• _TO-DO ITEM_
Copy exactly the lines that run from the top of the listing to the line containing "la Stan, questi", both ends included, and omit the pictures.

• _RECORDS SHOWN_
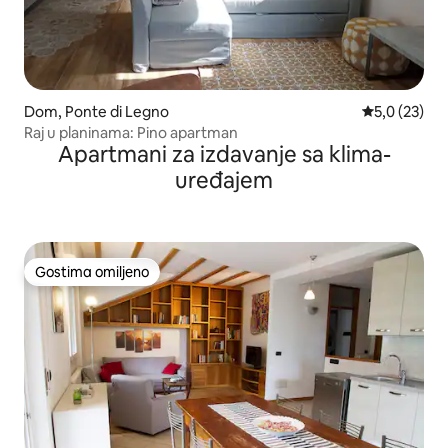
Dom, Ponte di Legno
Prosečna oce
5,0 (23)
Raj u planinama: Pino apartman
Apartmani za izdavanje sa klima-
uređajem
Gostima omiljeno
Gostima omiljeno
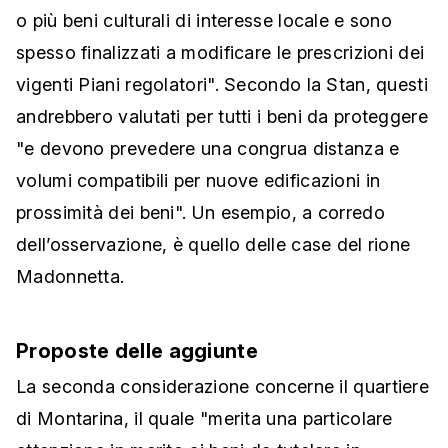
o più beni culturali di interesse locale e sono
spesso finalizzati a modificare le prescrizioni dei
vigenti Piani regolatori". Secondo la Stan, questi
andrebbero valutati per tutti i beni da proteggere
"e devono prevedere una congrua distanza e
volumi compatibili per nuove edificazioni in
prossimità dei beni". Un esempio, a corredo
dell’osservazione, è quello delle case del rione
Madonnetta.
Proposte delle aggiunte
La seconda considerazione concerne il quartiere
di Montarina, il quale "merita una particolare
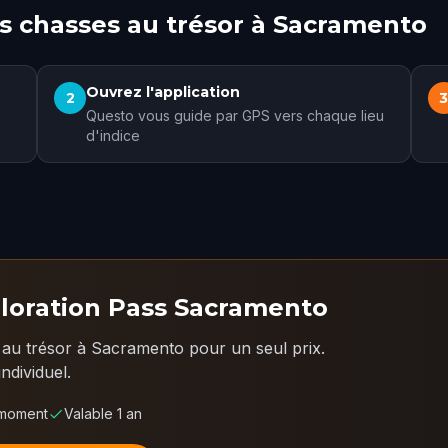
 chasses au trésor à Sacramento
Ouvrez l'application
2
Questo vous guide par GPS vers chaque lieu
d'indice
loration Pass Sacramento
au trésor à Sacramento pour un seul prix.
ndividuel.
 moment
Valable 1 an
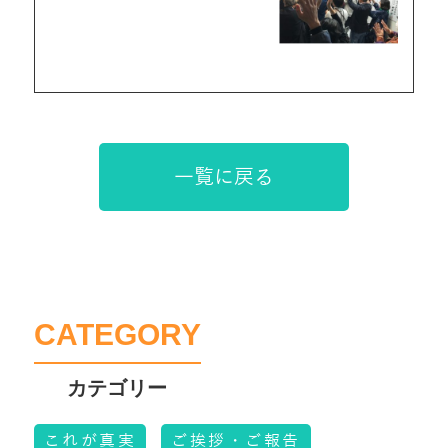
一覧に戻る
CATEGORY
これが真実
ご挨拶・ご報告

• _WRITTEN REPLY_
Dom, Ponte di Legno
Prosečna oce
5,0 (23)
Raj u planinama: Pino apartman
Apartmani za izdavanje sa klima-
uređajem
Gostima omiljeno
Gostima omiljeno
o più beni culturali di interesse locale e sono
spesso finalizzati a modificare le prescrizioni dei
vigenti Piani regolatori". Secondo la Stan, questi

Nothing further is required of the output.